Le leader de l’opposition géorgienne arrêté par la police et battu jusqu’à ce qu’il perde connaissance, selon son parti

Le chef de l’un des quatre principaux partis d’opposition géorgiens a été  arrêté par la police après avoir été battu jusqu’à perdre connaissance dans la capitale Tbilissi, a annoncé son parti mercredi,  alors que des informations font état de raids policiers contre d’autres partis d’opposition.

Généré par IA

Le parti d’opposition Coalition  pour le changement a publié sur X une vidéo montrant Nika Gvaramia,  le leader du parti,  porté par les bras et les jambes par plusieurs hommes dans  quelques escaliers.

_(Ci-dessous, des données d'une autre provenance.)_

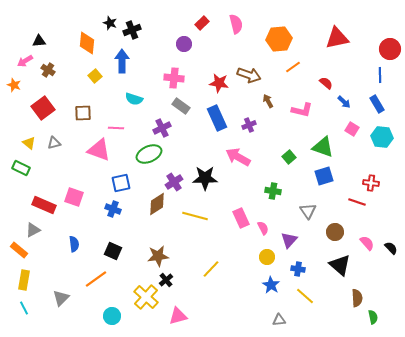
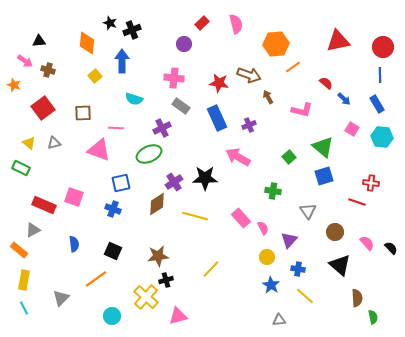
red triangle at (337, 38): moved 1 px right, 3 px down
orange hexagon at (279, 39): moved 3 px left, 5 px down
red circle at (390, 49): moved 7 px left, 2 px up
pink arrow at (25, 61): rotated 112 degrees counterclockwise
brown cross at (48, 70): rotated 16 degrees counterclockwise
brown arrow at (268, 101): moved 4 px up
blue arrow at (344, 102): moved 3 px up
green triangle at (323, 147): rotated 20 degrees clockwise
pink rectangle at (241, 218): rotated 18 degrees counterclockwise
black cross at (166, 280): rotated 24 degrees clockwise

Le parti a déclaré que  Gvaramia,  un avocat de 48 ans devenu homme politique, avait été  « jeté dans une voiture de détention alors qu’il était agressé physiquement et inconscient ».

La police n’a pas immédiatement répondu à une demande de commentaire de Reuters , et les autorités n’ont pas réagi immédiatement à cette affirmation, alors qu’elles sont confrontées depuis six nuits à des manifestations contre la décision du gouvernement de suspendre les négociations sur l’adhésion du pays à l’Union européenne.

Les journalistes n’ont pas pu vérifier de manière indépendante si Gvaramia avait été battu ou non, mais il semblait ne pas bouger alors qu’il était transporté dans les escaliers dans la vidéo publiée par son parti.

La  décision du gouvernement de suspendre les négociations avec l’UE a plongé ce  pays du Caucase  du Sud de 3,7 millions d’habitants  dans une crise politique et les autorités affirment avoir déjoué une tentative de « révolution ».

Une porte-parole de la Coalition pour le changement a déclaré sur X que plusieurs autres membres du parti avaient été arrêtés aux côtés de Gvaramia.

Un porte-parole du Mouvement national uni (MNU), un autre parti d’opposition, a déclaré à Reuters que la police avait également perquisitionné mercredi ses bureaux à Tbilissi. Le porte-parole a précisé que le raid avait été mené sans mandat et que personne n’avait été arrêté.

Par ailleurs, l’ agence de presse Interpress a indiqué que deux membres d’un autre parti d’opposition, Strong Georgia, avaient été arrêtés par la police.

Le Premier ministre géorgien Irakli Kobakhidze a félicité à plusieurs reprises la police pour sa réponse aux manifestations.

Le médiateur public de Géorgie, un ancien membre de l’opposition, a accusé mardi la police d’avoir maltraité les personnes arrêtées lors de manifestations, un traitement qui s’apparente à de la torture.